**Given passage**
········
FIG. 14 is a fragmentary isometric view of a portion of the grid
structure, showing particularly the manner in which the decorative
star piece is affixed to the bottom edges of the longitudinal and
transverse baffles.
FIG. 15 is an enlarged detail of a portion of one corner of a
bottom notch of the panels of FIGS. 5, 6 and 7, with the outline of
the corresponding star piece shown in dash lines.
FIG. 16 is a bottom perspective view of an illuminator grid having
a single panel constructed in accordance with this invention.
FIG. 17 is a fragmentary section, taken along line 17--17 of FIG.
16 but on an enlarged scale.
Referring more particularly to the drawings, an illuminator grid G,
as in FIG. 1, is formed as a flat, reticulated structure which is
suspended from a ceiling by hangers H to define an apparent
illuminated ceiling of a room. An array of conventional lights, not
shown, will be disposed above this grid to provide illumination
which filters through the grid and to the room below. In the
present invention, this illuminator grid G will include an array of
square or rectangular panels P of any suitable unit or modular size
which permits the panels to be neatly fitter together to form the
illuminator grid. The panels P will form the central and major part
of the grid G and may be dropped for access to the lights
thereabove, as illustrated and as hereinafter described. In
addition, the grid G may include extended edge sections to fill in
portions of a ceiling where the panels will not fit or where hinged
panels are unnecessary. Such edge sections, which are not shown,
will be constructed with the same reticulated pattern as the panels
but of different size and without the dropping feature. This grid
G, and the panels P, are formed as interlocking arrays of regularly
spaced longitudinal and transverse baffles, and a distincitive
feature of the invention resides in the use of a series of regular,
four-pointed stars S, or star pieces, at the underside of the
baffles, which are only diagrammatically illustrated in FIG. 1 but
shown in FIG. 2.
········
**Input data**
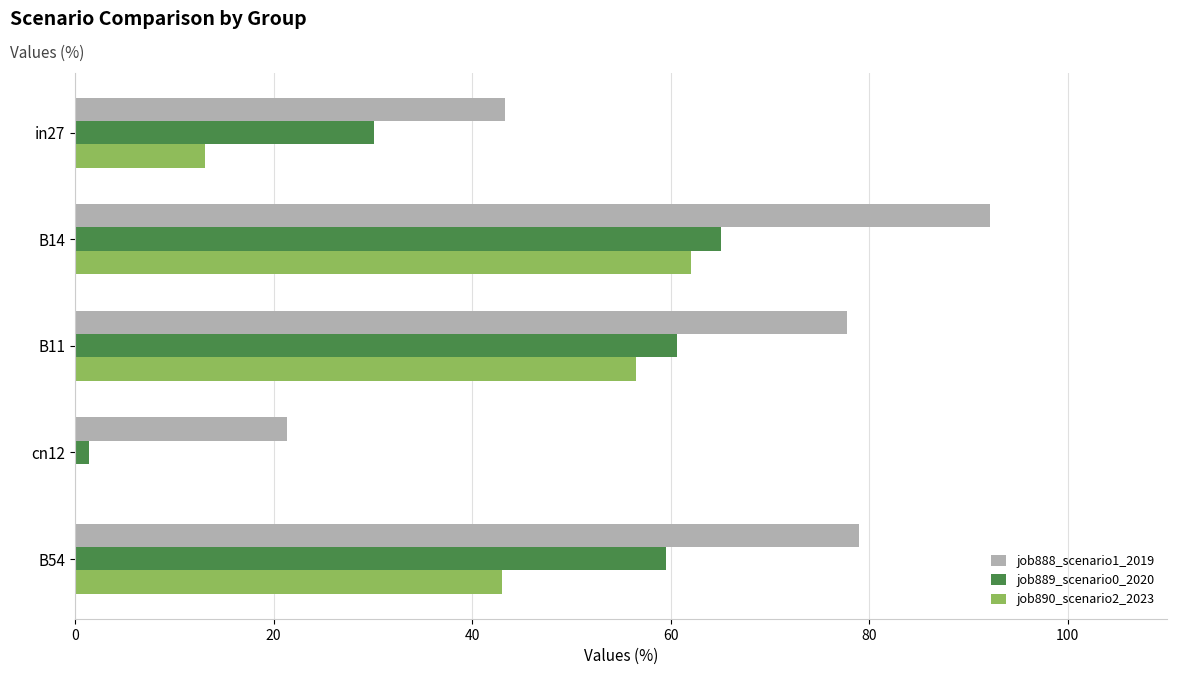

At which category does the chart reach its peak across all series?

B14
········
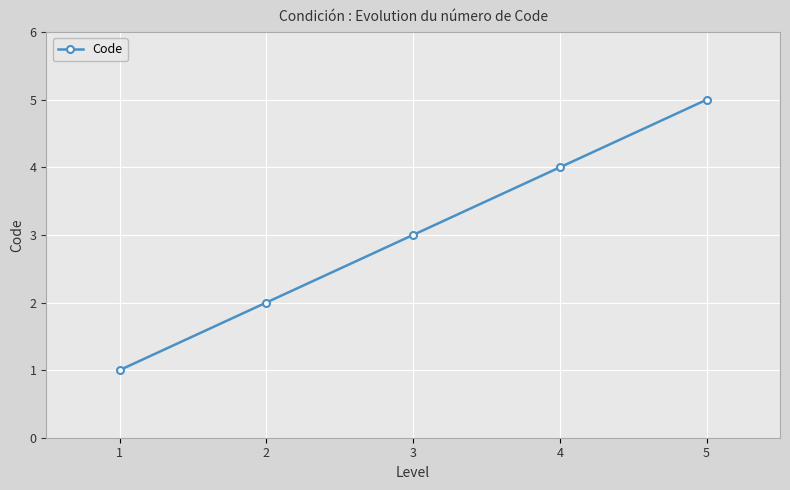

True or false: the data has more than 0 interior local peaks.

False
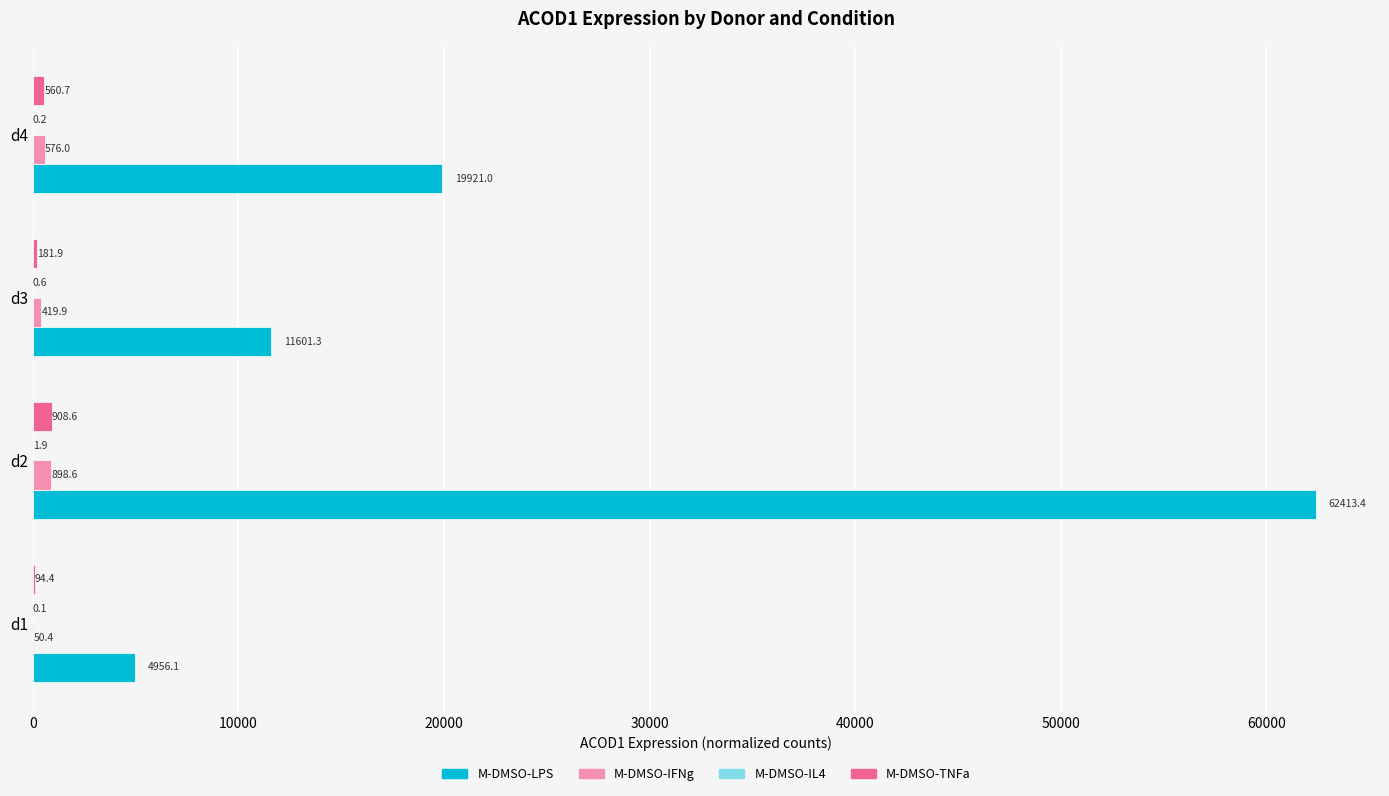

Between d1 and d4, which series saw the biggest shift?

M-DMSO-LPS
········
**Work order A**
In the illuminator grid passage, what suspends grid G from the ceiling?
**Work order B**
For each statement, say yes or no according to the illuminator grid passage, and quote the words that decide it. (i) The conventional lights above the grid are shown in the drawings. (ii) The edge sections have the dropping feature. (iii) The panels may be dropped to reach the lights above them.
**Work order C**
Reproduce the part of the illuminator grid passage between "FIG. 14 is a" and "an enlarged scale.", inclusive.

**Your response A**
Hangers H.

**Your response B**
(i) No: "An array of conventional lights, not shown, will be disposed above this grid"
(ii) No: "but of different size and without the dropping feature"
(iii) Yes: "may be dropped for access to the lights thereabove"

**Your response C**
FIG. 14 is a fragmentary isometric view of a portion of the grid
structure, showing particularly the manner in which the decorative
star piece is affixed to the bottom edges of the longitudinal and
transverse baffles.
FIG. 15 is an enlarged detail of a portion of one corner of a
bottom notch of the panels of FIGS. 5, 6 and 7, with the outline of
the corresponding star piece shown in dash lines.
FIG. 16 is a bottom perspective view of an illuminator grid having
a single panel constructed in accordance with this invention.
FIG. 17 is a fragmentary section, taken along line 17--17 of FIG.
16 but on an enlarged scale.